Yields remain low in Melbourne rental market

Yields remain low in Melbourne rental market
Robert LaroccaDecember 7, 2020

Historically speaking, the performance of last year’s rental market in Melbourne was relatively moderate.

In the last three months of 2014 the median advertised rent for a house in Melbourne increased by a minor 0.3% to $448 per week, the opposite to the -0.3% drop in the unit market.

September’s result is reflective of the broader performance of the rental market over 2014 where low rental growth and low yields persisted.

Over the course of 2014 house rents increased by 2.5% and units increased by 1.9%.

For houses, 2014 was not dissimilar to the past five years.

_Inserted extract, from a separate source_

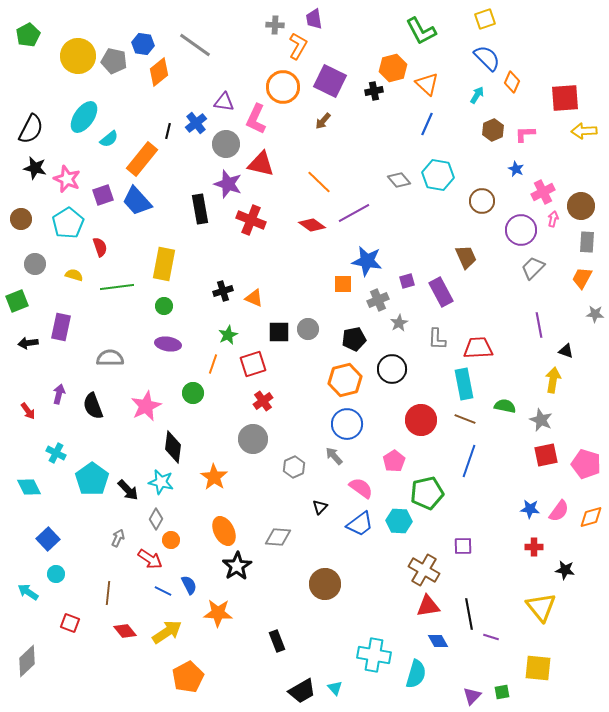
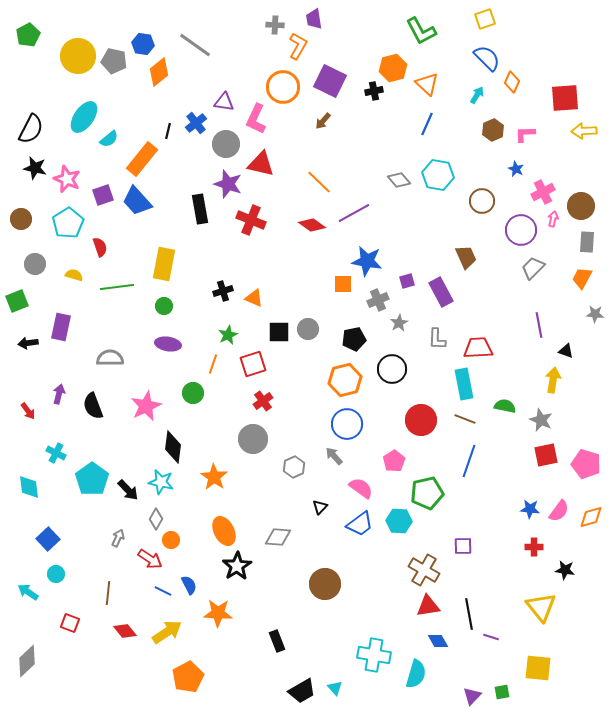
cyan diamond at (29, 487): rotated 20 degrees clockwise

On a annualised basis, rents rose by 2.5% in 2013, 1.3% in 2012, 2.7% in 2011. The only year that recorded a substantially different result was 2010 when rents grew 5.5%.

The unit market recorded similar results.

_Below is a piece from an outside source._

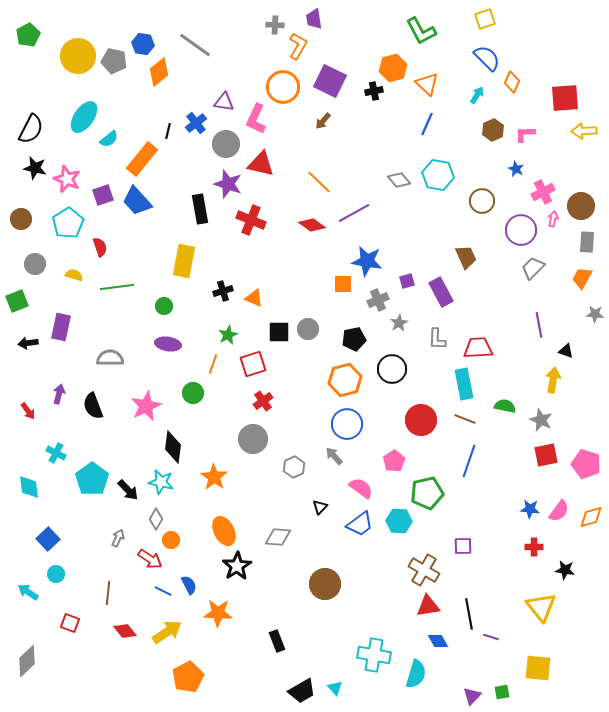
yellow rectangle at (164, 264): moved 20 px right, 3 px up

In many respects the rental market is following the changes in value seen in the ownership market. With the exception of the unit market, the last two years were similar and 2010 saw boom-like conditions.

Similar to the ownership market, the biggest question for 2015 is whether the growth in supply in the unit segment will further moderate advertised rents.

Yields remained low. For both units (4.2%) and houses (3.3%) the yield in Melbourne is the lowest of all capital cities. This does not seem to concern investors who are clearly focused on the longer term prospects for capital gains.

Key facts

  • Median advertised rent for a house in Melbourne $448
  • median rent for house rise 2.5% in 2014, units 1.9%
  • Melbourne yields lowest of all capital cities

Robert Larocca

Robert Larocca is Victorian housing market specialist for CoreLogic RP Data.